I've been getting emails about the fact that there were way too many centers in the top 50. At first, I dismissed this as an artifact of small sample size (during the first month or so), but as the season went on, it became an obvious problem: since our rankings adjust for position, it's obviously difficult for half of the NBA's starting centers to be 2-3 times better than the average center, because that's not really how the bell curve works.
So my next suspicion was that the way we combine power forwards and centers into one "big man" position was flawed, because nowadays teams tend to play a lot of players at the power forward who can shoot 3s but not do very much else that big men need to do -- in other words, if nearly half of the leagues "big men" are really just small forwards playing out of position, then the top half of centers is going to look really good by comparison. We've beaten this drum a lot, but small ball lineups tend to work best when your "small" players are really good at things big men tend to do, like rebound or defend the paint. Or when you're "small ball lineup" center is really seven feet tall.
But that wasn't it either.

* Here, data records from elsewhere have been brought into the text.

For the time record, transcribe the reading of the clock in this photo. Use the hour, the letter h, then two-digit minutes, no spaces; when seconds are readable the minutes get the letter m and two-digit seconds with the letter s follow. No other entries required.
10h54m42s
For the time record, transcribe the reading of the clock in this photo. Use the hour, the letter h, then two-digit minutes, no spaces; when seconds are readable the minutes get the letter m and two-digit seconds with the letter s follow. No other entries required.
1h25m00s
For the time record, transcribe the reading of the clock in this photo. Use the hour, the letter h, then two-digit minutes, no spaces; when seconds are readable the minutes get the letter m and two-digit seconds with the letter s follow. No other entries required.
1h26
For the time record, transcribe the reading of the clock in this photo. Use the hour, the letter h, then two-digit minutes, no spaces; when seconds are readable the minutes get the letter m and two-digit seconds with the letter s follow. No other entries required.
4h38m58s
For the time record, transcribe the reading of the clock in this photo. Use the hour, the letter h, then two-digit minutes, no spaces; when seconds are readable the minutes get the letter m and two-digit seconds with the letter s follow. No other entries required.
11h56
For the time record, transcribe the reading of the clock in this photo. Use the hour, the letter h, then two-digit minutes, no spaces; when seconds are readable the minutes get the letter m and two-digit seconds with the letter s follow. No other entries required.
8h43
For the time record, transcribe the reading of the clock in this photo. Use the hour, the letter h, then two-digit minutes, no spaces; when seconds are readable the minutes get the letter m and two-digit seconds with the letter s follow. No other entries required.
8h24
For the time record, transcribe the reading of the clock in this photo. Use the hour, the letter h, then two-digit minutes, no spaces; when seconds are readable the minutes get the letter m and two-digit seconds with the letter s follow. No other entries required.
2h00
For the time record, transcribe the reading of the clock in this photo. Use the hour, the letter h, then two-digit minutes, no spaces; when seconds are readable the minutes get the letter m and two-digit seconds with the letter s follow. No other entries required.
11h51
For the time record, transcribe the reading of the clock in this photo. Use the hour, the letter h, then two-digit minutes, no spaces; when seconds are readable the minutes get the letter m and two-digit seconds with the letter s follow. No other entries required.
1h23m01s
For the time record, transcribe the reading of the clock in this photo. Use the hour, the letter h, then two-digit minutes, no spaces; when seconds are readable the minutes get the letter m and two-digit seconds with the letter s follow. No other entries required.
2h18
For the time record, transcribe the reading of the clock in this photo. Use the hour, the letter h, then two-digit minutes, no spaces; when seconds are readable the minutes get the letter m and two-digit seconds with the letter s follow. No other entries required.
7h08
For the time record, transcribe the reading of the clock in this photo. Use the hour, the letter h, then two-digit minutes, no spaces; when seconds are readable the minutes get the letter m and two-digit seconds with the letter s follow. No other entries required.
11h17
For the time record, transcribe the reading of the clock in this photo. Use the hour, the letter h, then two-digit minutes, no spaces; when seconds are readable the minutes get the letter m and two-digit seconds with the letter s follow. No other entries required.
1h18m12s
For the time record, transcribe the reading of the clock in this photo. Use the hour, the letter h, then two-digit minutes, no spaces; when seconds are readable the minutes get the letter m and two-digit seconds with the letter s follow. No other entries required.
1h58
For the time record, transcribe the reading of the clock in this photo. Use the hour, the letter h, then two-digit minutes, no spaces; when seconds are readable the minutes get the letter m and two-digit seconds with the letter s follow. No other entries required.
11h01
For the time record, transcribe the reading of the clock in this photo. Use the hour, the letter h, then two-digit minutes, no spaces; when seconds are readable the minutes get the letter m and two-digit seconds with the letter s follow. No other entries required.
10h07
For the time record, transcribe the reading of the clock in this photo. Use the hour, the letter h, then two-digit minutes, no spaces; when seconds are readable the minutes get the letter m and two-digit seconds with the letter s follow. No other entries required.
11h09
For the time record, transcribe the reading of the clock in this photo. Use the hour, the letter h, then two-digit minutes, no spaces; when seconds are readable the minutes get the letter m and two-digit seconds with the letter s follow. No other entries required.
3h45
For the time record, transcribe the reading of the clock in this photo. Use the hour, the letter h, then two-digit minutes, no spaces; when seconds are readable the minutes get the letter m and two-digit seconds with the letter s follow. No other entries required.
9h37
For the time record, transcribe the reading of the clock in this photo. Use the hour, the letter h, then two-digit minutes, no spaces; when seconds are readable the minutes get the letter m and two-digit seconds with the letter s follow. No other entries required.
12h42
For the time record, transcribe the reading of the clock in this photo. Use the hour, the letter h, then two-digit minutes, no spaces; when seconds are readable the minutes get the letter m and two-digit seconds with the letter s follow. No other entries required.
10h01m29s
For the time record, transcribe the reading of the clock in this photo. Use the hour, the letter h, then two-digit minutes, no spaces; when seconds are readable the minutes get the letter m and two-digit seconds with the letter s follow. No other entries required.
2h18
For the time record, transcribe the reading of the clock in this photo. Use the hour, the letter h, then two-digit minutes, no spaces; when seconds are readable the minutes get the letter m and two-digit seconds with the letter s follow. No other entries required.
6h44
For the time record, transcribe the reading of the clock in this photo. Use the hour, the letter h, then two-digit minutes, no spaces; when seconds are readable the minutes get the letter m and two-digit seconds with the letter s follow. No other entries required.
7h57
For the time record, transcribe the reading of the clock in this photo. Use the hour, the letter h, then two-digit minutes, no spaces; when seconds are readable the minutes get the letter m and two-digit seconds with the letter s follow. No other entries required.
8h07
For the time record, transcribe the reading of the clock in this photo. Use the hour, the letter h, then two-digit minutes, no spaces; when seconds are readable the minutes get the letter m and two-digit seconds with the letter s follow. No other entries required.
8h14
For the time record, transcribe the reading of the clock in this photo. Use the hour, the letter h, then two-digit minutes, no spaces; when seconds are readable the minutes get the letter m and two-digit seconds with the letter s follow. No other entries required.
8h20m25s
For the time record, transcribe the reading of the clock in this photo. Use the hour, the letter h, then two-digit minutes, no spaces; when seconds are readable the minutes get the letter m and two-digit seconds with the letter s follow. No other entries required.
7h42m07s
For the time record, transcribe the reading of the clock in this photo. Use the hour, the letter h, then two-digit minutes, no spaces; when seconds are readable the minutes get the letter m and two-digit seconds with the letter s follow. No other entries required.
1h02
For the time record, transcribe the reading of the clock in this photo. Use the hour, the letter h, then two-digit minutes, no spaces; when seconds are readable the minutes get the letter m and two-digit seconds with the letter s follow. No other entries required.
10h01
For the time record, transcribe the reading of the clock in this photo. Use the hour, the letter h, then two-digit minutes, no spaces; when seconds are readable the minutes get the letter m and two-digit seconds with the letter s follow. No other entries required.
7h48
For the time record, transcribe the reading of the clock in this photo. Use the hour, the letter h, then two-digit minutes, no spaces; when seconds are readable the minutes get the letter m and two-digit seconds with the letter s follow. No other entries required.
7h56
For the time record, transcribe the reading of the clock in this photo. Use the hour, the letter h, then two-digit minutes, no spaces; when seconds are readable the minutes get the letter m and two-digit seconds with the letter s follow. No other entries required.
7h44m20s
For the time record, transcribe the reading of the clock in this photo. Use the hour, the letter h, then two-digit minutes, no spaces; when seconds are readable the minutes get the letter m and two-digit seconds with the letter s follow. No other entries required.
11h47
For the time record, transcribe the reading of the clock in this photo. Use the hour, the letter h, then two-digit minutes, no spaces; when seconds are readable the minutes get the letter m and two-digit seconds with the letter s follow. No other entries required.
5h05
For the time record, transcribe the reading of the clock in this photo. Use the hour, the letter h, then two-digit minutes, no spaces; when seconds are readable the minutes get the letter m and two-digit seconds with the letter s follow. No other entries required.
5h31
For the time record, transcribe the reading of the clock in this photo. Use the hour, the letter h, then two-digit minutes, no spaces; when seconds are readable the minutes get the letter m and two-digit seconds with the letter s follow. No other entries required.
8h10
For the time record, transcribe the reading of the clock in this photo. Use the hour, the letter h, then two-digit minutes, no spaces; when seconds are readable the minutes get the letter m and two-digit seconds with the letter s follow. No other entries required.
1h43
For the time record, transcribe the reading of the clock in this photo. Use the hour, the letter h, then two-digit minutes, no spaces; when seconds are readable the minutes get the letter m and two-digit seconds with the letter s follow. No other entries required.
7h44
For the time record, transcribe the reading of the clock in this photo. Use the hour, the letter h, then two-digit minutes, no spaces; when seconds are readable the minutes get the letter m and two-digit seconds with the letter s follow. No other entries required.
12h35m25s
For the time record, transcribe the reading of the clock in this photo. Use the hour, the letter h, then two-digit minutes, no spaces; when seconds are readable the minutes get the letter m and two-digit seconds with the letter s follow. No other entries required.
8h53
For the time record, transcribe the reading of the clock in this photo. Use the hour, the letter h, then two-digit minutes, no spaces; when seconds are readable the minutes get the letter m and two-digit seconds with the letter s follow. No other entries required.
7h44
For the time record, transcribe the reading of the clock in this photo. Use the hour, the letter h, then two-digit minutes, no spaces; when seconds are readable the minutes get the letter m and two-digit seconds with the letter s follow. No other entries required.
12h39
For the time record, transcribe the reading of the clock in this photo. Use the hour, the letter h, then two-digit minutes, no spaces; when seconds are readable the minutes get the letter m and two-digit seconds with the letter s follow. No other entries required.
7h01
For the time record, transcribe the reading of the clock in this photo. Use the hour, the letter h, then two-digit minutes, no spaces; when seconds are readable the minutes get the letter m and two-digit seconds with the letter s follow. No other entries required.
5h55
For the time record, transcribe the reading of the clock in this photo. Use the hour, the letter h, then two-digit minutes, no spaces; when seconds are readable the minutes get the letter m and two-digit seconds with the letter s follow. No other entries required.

When I took a look at the distribution of minutes played at every position, I noticed that things weren't adding up. At the time I was debugging, Atlanta, for instance, had 16825 player minutes, but only 16715 minutes from players' total playing time, and only 9754 minutes from all the "time spent playing X position" minutes.
First I discovered that Andrew White was missing. That explained the missing 110 minutes from total time. Then, I discovered that the math that we use to distribute playing time by position, which we do down to the second in granularity, had a problem:
if seconds_played == 0
self.seconds_played = self.minutes * 60
end
Well -- it looks like we only convert minutes into seconds when it's 0
. That can't be good. And indeed, it turns out that there used to be a line in the daily parsing that converted minutes
into seconds_played
, and somewhere around a month into the season I deleted that line (why would I delete that line!?), meaning that minutes
kept updating, but seconds_played
did not. I should probably change seconds_played
to just be a derived field -- I frankly have no idea why there are two fields that both measure time played (I blame my past self, he's a bit of an idiot), but that's a refactor for a future date. So, since the minutes (seconds) played at each position just didn't add up to the team's (and therefore the league's) total minutes played, this skewed a lot of the averages.
So...we're sorry about that. I'm in the process of building some interactive tools that give you better insight into how our numbers are generated, which will hopefully make mistakes like this a lot more obvious in the future.